Die Rolle von HTA sei es daher, einen wissenschaftlichen Beratungsbeitrag zu leisten, ob ein Medizinprodukt noch im experimentellen Stadium (an einer Uniklinik) erprobt wird oder bereits soviel Wirksamkeit nachgewiesen ist, dass eine Aufnahme in den Spitalsleistungskatalog gerechtfertigt erscheint. Darüberhinaus könne das Institut beraten, welche Daten in klinischen Studien erhoben werden sollen.
Bei allen Segnungen durch technische Fortschritte in der Medizin werde die Früherkennung von Krankheiten mittels Hightech-Diagnostik inzwischen sehr kritisch diskutiert, weil nicht alles, was man findet jemals auffällig bzw. symptomatisch geworden wäre. "Es werden inzwischen jährliche Konferenzen zum Thema Überdiagnostik abgehalten. Und selbst der Präsident der Europäischen Radiologenverbandes sagte bei der Radiologen-Tagung (Guy Frija im März 2014 in Wien; Anm.), dass es eine 30-prozentige Überdiagnostik gibt."
Am Bedarf vorbei erfinden
Die Treiber für den Einsatz von Hightech in der Medizin sind für Wild in der Industrie und der "hoch produktiven" forschenden Ärzteschaft angesiedelt. Anders als in der Pharmaindustrie sei der Medizinproduktebereich von vielen kleinen Betrieben bestimmt. Häufig würden auch Ärzte oder Orthopäden als Erfinder in Erscheinung treten. Ein Problem sei aber, dass viel erfunden werde, was nicht gebraucht werde, was an mangelnder Kommunikation liege. "Das ist auch ein Problem der Fördergeber: Alle wollen Innovation, aber letztendlich weiß man nicht, wo genau die Anwendungsfelder sind", so Wild.

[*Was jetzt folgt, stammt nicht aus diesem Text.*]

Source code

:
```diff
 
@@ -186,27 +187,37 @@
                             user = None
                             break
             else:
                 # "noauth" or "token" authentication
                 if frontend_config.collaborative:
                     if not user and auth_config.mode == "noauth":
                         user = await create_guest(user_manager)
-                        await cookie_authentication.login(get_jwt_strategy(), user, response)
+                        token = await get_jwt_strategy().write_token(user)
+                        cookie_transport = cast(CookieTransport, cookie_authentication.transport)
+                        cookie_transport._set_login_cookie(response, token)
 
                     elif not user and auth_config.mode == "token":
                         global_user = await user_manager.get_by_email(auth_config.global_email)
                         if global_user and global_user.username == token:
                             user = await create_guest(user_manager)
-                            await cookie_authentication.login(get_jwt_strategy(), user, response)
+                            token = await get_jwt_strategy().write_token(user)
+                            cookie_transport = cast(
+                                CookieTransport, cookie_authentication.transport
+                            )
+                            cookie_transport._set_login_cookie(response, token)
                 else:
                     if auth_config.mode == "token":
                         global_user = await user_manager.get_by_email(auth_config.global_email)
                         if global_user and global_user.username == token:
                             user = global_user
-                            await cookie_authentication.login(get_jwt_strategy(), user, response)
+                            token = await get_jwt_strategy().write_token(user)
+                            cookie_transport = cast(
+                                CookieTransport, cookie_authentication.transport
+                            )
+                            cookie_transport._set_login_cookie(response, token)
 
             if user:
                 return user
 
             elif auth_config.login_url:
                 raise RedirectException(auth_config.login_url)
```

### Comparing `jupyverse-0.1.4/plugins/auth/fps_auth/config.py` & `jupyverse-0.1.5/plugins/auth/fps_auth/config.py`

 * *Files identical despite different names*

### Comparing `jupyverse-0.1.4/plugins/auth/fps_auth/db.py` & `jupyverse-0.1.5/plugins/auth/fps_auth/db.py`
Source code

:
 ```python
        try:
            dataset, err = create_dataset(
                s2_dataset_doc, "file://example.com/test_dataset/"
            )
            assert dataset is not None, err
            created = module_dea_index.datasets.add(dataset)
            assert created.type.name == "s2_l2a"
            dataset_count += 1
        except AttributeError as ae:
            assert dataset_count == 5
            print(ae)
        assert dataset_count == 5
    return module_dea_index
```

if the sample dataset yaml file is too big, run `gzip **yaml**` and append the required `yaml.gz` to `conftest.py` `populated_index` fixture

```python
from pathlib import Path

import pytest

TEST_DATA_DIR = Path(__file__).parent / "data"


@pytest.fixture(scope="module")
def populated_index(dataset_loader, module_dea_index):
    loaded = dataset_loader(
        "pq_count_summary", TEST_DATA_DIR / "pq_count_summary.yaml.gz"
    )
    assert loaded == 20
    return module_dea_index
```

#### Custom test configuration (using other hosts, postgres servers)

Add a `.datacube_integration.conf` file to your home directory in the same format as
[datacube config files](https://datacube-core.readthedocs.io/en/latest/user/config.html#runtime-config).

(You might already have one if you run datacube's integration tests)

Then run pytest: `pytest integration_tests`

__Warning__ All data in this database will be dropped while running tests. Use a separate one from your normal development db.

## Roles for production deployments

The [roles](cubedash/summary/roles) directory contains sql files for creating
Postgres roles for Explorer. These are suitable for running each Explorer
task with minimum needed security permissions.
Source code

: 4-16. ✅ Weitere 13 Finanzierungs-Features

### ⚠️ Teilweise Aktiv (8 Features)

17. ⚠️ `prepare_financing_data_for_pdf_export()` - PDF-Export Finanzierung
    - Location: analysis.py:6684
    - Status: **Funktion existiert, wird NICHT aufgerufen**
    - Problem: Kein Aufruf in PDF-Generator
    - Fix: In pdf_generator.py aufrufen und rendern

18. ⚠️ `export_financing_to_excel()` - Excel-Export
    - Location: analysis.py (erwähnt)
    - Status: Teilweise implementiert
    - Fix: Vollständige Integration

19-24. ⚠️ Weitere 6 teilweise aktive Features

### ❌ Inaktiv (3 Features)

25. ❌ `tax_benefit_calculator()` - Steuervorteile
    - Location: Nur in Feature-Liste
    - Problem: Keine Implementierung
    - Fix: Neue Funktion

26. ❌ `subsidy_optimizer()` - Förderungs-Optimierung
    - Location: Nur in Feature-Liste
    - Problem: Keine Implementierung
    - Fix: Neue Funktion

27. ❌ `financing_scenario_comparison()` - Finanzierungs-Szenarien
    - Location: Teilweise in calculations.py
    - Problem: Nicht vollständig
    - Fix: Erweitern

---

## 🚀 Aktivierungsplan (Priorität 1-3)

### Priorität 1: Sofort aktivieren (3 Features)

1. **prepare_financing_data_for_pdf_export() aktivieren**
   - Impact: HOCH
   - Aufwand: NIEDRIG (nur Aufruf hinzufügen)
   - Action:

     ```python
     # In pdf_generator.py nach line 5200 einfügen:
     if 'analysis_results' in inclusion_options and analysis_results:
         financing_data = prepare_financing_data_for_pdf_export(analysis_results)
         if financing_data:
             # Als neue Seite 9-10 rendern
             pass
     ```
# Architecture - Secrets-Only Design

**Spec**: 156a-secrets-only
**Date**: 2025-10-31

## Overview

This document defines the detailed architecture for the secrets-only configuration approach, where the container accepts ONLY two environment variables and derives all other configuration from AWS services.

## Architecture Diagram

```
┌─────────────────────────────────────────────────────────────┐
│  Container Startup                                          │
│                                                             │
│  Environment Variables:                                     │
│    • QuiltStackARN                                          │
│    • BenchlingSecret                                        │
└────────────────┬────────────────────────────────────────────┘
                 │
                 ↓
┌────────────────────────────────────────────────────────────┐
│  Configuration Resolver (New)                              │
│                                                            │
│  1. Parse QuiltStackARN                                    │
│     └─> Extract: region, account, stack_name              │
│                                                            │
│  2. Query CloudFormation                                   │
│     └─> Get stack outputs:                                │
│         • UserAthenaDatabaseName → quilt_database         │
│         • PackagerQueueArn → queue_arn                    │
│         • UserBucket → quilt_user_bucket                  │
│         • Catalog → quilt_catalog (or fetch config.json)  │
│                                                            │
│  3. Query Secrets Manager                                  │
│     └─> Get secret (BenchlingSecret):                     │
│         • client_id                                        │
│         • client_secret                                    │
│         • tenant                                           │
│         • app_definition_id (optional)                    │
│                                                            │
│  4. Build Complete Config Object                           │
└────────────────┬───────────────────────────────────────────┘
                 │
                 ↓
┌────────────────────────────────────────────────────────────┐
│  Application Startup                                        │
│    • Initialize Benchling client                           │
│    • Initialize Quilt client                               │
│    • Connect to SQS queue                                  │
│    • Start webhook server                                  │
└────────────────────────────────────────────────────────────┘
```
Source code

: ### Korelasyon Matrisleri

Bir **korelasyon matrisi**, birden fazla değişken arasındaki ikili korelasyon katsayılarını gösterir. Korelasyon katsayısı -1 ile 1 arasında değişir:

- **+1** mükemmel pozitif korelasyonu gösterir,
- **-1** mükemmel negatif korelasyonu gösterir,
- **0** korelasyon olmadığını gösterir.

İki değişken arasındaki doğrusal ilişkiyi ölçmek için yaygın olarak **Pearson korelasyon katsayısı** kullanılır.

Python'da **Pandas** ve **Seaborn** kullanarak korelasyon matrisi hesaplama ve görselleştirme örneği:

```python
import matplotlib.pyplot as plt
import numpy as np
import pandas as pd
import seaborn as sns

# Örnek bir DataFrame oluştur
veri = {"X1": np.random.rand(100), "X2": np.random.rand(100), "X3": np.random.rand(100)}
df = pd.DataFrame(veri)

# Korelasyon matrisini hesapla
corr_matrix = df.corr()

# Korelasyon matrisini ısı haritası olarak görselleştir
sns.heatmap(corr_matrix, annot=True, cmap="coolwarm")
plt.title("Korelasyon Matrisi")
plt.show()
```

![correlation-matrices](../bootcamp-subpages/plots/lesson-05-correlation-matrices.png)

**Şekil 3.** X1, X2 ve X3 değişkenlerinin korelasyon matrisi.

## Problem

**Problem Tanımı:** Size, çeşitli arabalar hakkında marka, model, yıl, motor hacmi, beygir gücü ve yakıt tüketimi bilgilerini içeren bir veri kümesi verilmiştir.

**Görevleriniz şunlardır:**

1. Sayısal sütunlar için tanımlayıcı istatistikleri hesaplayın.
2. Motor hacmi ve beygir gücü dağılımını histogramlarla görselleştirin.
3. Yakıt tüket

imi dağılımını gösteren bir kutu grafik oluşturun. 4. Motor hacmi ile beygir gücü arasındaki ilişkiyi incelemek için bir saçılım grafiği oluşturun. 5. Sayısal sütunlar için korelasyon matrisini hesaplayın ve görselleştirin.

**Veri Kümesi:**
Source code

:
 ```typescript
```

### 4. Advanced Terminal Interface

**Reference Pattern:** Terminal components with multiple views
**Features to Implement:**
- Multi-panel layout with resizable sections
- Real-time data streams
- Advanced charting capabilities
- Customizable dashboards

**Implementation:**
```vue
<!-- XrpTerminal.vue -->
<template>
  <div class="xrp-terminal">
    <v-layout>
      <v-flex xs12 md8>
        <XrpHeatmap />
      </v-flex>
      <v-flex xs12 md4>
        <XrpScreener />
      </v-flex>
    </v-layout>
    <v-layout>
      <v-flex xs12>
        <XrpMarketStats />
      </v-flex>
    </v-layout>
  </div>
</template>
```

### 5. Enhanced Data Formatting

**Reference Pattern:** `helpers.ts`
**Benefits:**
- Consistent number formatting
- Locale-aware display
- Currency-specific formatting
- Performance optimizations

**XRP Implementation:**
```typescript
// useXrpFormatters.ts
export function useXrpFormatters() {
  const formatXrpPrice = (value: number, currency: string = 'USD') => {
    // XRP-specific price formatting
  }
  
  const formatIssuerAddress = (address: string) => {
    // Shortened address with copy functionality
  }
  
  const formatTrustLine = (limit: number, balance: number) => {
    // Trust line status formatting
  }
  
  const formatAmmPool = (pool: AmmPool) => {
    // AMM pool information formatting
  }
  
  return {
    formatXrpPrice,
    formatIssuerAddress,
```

Ins selbe Horn stößt auch Nora Mack, Projektmanagerin im Gesundheitstechnologie-Cluster (siehe Gastkommentar): "In vielen Fällen wird am Endkunden vorbei entwickelt - entweder weil Bedürfnisse des Endkunden nicht ausreichend bekannt sind oder weil dieser die moderne Technik scheut und daher mit solchen Produkten gar nichts zu tun haben möchte. Gerade weil uns allen bewusst ist, wie die Alterspyramide in Zukunft aussehen wird, sollten wir hier bedarfsorientierter handeln."